Figure 4. Impact of Different Training Strategies. Models trained with the second and last strategies exhibit issues such as vehicles positioned on sidewalks, overlapping objects, and inconsistencies in capturing object quantities. The third strategy generates semantically reasonable scenes but struggles with accurately matching object quantities and road types to the scene graph. In contrast, the first strategy produces high-quality scenes with good alignment to the input scene graph, thus we choose the first strategy to train our networks.
We explore alternative training strategies for our method: (a) pre-train the diffusion model, GNN, and localization head (LOC), then freeze GNN and LOC while fine-tuning the diffusion model; (b) end-to-end training of all components from scratch; (c) pre-train GNN and LOC, freeze their parameters, and train the diffusion model from scratch; and (d) jointly train the diffusion model and GNN from scratch, then freeze GNN and post-train LOC. As shown in Figure 4, strategy (d) achieves the best performance.

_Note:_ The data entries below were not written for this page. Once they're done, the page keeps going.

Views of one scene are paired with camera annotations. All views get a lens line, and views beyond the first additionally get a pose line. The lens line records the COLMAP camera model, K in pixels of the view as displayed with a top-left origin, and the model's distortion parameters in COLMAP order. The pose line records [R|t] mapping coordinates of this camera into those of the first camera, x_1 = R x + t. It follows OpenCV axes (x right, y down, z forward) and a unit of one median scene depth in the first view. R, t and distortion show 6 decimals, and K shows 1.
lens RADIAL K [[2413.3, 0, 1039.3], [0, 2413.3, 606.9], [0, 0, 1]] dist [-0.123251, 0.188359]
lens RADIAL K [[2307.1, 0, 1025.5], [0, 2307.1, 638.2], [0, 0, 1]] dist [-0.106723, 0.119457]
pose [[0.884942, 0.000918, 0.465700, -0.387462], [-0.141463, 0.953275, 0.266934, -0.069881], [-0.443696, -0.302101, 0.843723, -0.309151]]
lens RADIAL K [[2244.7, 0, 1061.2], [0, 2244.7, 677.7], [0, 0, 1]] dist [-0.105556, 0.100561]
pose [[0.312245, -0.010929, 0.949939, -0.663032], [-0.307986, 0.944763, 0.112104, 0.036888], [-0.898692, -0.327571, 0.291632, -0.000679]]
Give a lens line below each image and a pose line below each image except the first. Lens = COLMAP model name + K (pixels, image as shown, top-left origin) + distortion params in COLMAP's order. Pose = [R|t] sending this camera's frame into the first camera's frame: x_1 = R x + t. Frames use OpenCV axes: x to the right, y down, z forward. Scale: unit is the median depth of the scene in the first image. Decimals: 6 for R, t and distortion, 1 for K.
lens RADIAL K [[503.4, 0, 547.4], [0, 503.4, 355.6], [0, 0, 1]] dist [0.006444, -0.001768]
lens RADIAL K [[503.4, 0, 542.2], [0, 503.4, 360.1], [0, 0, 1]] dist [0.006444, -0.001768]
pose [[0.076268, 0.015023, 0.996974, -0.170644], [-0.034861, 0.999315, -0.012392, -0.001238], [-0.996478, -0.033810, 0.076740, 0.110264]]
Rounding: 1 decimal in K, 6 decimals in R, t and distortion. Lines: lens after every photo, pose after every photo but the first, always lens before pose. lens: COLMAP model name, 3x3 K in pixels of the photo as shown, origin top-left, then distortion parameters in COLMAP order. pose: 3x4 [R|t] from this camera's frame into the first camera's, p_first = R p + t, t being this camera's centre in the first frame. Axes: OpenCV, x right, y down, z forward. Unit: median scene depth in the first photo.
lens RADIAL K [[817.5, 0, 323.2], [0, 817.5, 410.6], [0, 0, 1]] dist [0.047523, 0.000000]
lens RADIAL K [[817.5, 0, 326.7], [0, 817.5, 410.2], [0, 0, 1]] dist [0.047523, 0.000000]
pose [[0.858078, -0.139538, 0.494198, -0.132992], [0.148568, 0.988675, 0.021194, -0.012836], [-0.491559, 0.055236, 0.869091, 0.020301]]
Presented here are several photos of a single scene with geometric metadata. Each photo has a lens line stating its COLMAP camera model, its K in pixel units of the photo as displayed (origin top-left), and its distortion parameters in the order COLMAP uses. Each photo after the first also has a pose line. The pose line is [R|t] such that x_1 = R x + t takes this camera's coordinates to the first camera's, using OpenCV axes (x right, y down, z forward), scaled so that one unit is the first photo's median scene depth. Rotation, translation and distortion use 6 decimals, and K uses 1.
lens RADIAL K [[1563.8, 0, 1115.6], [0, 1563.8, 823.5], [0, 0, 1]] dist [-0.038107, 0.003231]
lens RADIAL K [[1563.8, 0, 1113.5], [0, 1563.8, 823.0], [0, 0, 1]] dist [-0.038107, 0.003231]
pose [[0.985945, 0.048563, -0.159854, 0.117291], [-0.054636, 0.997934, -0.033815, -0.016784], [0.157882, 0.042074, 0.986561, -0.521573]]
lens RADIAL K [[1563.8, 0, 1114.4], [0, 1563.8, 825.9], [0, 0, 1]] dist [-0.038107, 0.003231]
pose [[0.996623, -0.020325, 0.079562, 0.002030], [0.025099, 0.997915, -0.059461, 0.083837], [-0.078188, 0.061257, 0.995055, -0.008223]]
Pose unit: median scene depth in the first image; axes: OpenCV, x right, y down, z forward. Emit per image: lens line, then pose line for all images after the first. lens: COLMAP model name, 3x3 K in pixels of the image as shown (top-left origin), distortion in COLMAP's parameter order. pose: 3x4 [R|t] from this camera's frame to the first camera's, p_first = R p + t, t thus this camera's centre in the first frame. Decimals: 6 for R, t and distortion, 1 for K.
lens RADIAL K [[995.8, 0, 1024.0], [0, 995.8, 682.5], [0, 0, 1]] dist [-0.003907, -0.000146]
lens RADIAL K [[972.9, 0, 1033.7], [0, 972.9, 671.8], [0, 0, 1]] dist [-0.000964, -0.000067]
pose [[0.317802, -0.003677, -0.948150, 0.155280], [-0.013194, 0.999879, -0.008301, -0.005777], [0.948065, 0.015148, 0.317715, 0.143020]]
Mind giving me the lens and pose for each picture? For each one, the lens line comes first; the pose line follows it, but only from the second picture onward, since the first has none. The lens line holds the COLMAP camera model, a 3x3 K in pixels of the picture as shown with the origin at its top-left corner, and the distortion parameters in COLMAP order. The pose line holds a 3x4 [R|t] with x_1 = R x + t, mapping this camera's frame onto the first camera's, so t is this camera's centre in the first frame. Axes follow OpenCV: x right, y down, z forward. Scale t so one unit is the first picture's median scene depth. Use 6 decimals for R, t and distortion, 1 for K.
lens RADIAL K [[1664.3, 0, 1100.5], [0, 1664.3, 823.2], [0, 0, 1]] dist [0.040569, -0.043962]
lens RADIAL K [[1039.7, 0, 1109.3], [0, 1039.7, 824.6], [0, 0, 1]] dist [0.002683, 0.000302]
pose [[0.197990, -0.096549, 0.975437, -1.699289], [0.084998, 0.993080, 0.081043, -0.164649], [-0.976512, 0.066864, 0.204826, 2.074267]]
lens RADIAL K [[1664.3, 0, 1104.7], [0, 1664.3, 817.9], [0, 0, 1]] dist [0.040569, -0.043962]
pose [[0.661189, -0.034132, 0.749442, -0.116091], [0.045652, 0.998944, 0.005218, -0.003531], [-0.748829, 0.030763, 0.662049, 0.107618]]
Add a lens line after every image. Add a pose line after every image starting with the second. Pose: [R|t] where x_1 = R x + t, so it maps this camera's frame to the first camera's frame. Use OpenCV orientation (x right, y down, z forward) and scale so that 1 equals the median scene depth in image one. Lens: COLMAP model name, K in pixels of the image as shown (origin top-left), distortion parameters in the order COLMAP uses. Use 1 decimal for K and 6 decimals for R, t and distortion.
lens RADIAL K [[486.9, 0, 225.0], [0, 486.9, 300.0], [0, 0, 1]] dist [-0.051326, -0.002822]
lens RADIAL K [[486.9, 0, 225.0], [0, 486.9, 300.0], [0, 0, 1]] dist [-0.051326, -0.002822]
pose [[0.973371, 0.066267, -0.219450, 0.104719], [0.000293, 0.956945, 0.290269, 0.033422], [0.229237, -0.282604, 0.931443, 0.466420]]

Strategies (a) and (c) show semantic inconsistencies, while (b) generates scenes of reasonable quality but struggles with object quantity and road type alignment. Joint training of the diffusion model and GNN (d) allows the diffusion model to learn scene structure in sync with encoded features, while post-training LOC assigns precise object positions without disrupting learned structural relationships, achieving a balance between semantic coherence and quantity control.
Figure 5. DMOS Comparison of Scene Generation Methods. Our method aligns well with scene graph specifications.
We generate 100 pairs of scenes and conduct user studies with 20 subjects. Each user scores paired scenes based on object quantity, positioning, and road type accuracy relative to their scene graphs. The resulting Differential Mean Opinion Score (DMOS), shown in Figure 5, indicates that our method outperforms the baselines. Additionally, we conduct an one-tailed paired t-test on the MOS score difference among three methods. In this test, the null hypothesis is our generation method does not possess higher score than baseline methods. The results support the rejection of null hypothesis at a significance level of $p < 10^{-3}$, indicating that our method statistically performs better than both baselines with high confidence.